Great Review of Oathkeeper

From Michael Ackerson on Audible:

“An awesome ride”

As the federal government seeks to reopen the War on Drugs, Oathkeeper feels very timely. Set in Colorado, a small town sheriff finds himself in the crosshairs of a corrupt federal official. A David-VS-Goliath showdown is brewing, and right from the start things don’t look very good for our heroes. Given the fact that Oathkeeper is published by a company called Prepper Press, you can imagine what kind of position the book takes, but don’t let that fool you – Oathkeeper is a great ride that will keep you guessing right up until the very end.

Fans of Quentin Tarantino will feel right at home here. Oathkeeper has a grit to it, and it does it well – finding its footing somewhere between No Country for Old Men and Reservoir Dogs. Troy Grice has put together a world that will feel instantly recognizable to anyone who has spent time in an impoverished rural community. Grice has no problem heading headlong into the brutal results of drug addiction and crippling poverty facing small towns struggling to exist as a world apathetic to their existence passes them by.

There is a lot of moral ambiguity in Oathkeeper, and it pairs well with Grice’s language which ranges from almost pastoral descriptions to cartoon violence.

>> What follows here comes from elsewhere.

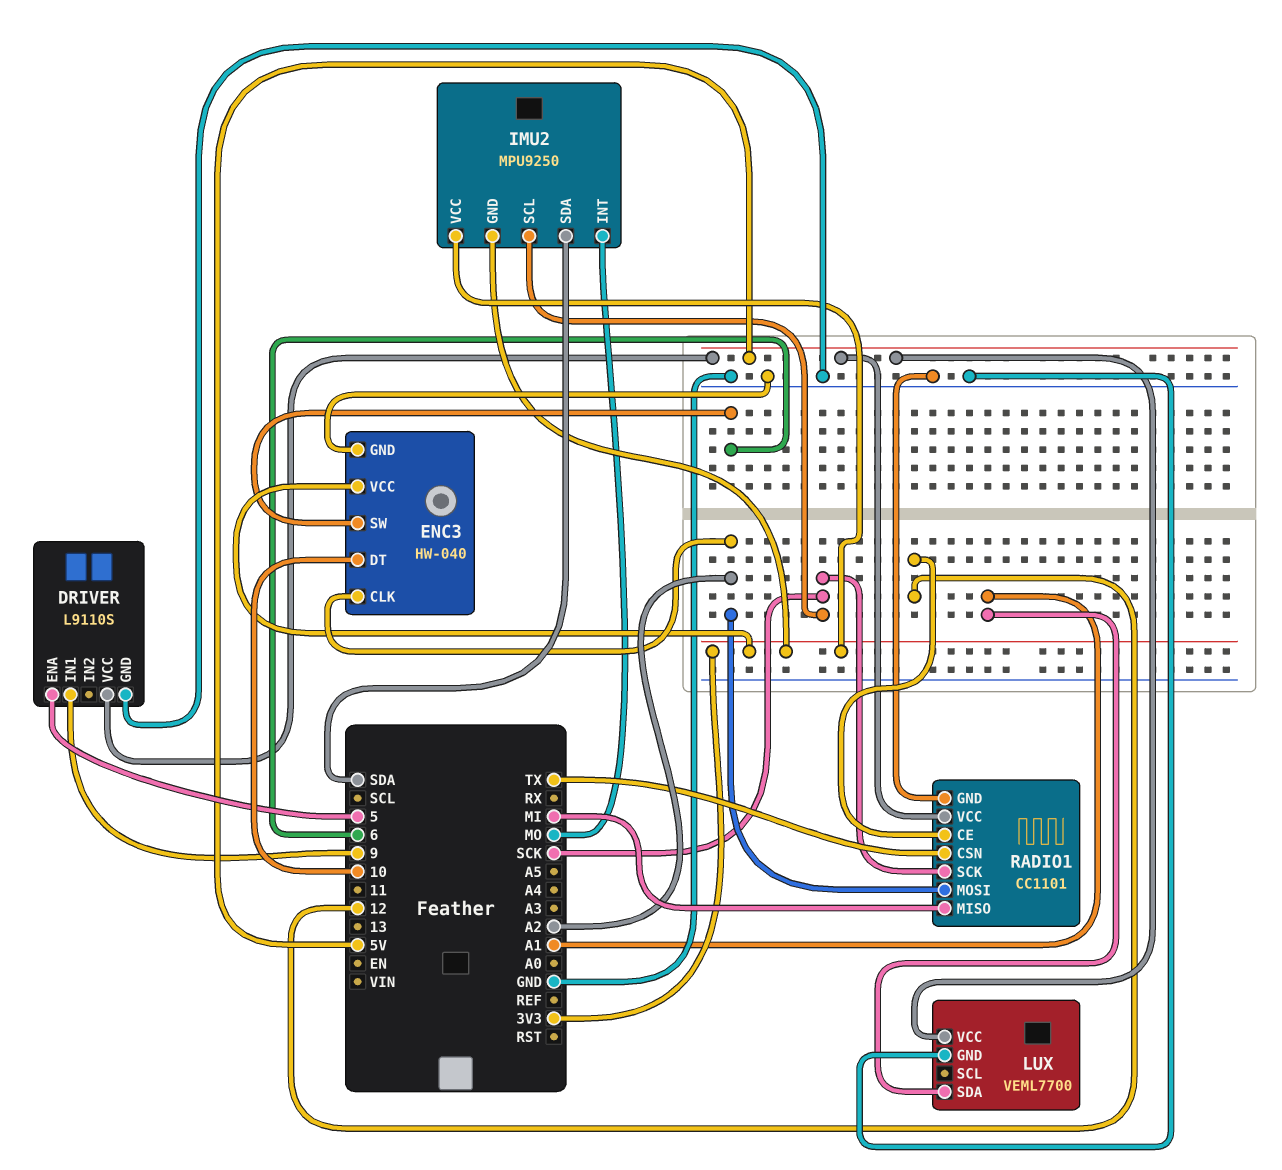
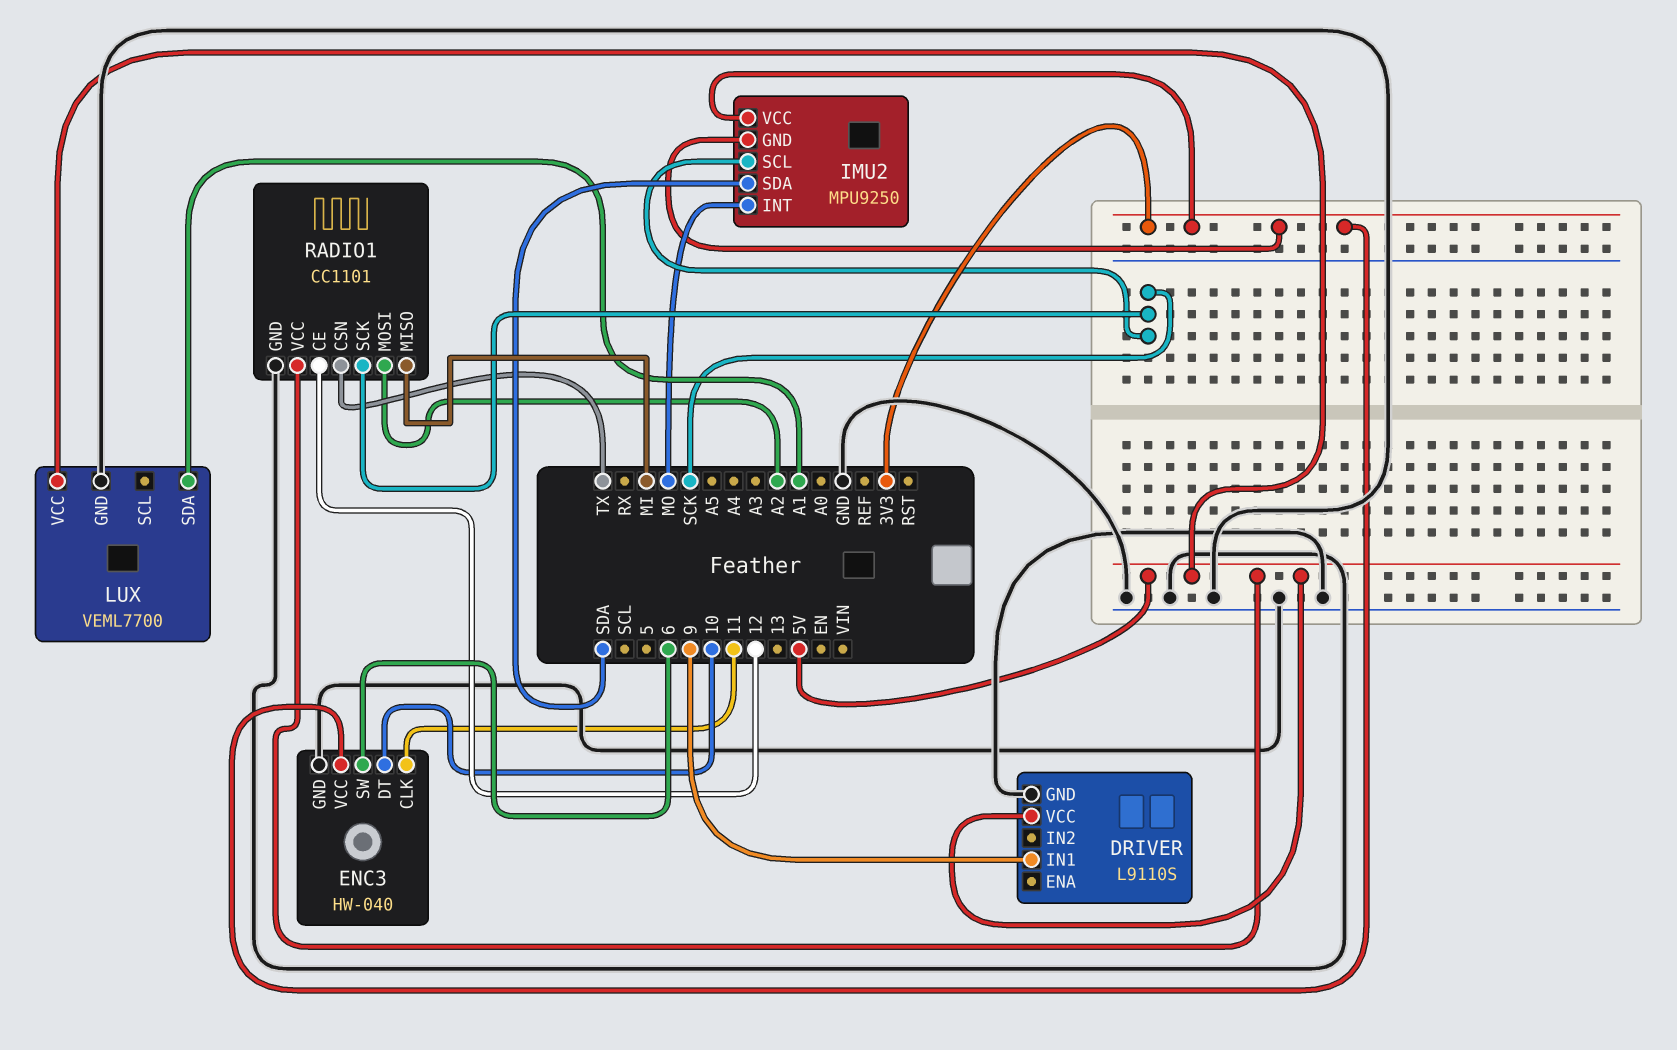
DRIVER pin ENA: 5 -> none
ENC3 pin CLK: A2 -> 11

Grice’s characters and locations have history, good, bad and random and that gives them welcome depth. Are there good guys in Oathkeeper? Yeah, I suppose so. Are there bad guys? Yeah, I guess. However, one of the most refreshing parts about Oathkeeper is that it also has a lot of middle ground, and it doesn’t go out of its way to hold your hand about it.

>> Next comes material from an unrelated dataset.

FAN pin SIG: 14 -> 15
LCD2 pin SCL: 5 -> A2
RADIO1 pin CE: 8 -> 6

Grice also sets up one of the most entertaining uses of Chekhov’s gun – in the form of an armored all-terrain vehicle equipped with a massive cannon – that I’ve seen in a long while. It’s introduced in the very first chapter and readers are left guessing “are we going to see the tank?” – and while I won’t say exactly when that happens, I will say that it was supremely satisfying.

Gabriel Zacchai’s narration is pitch perfect. He switches back and forth between dramatization and narration perfectly, keeping welcome pace with the tempo of the book. Fans of storytelling and of the oral tradition are in for a treat with this book’s production.

At the end of the day, how you feel about this book may be determined by how you feel about the War on Drugs, however, I’d urge you to give it a shot regardless of your opinion on that front. Oathkeeper is smart, and there is plenty here to like – you’re in for a thoroughly enjoyable ride.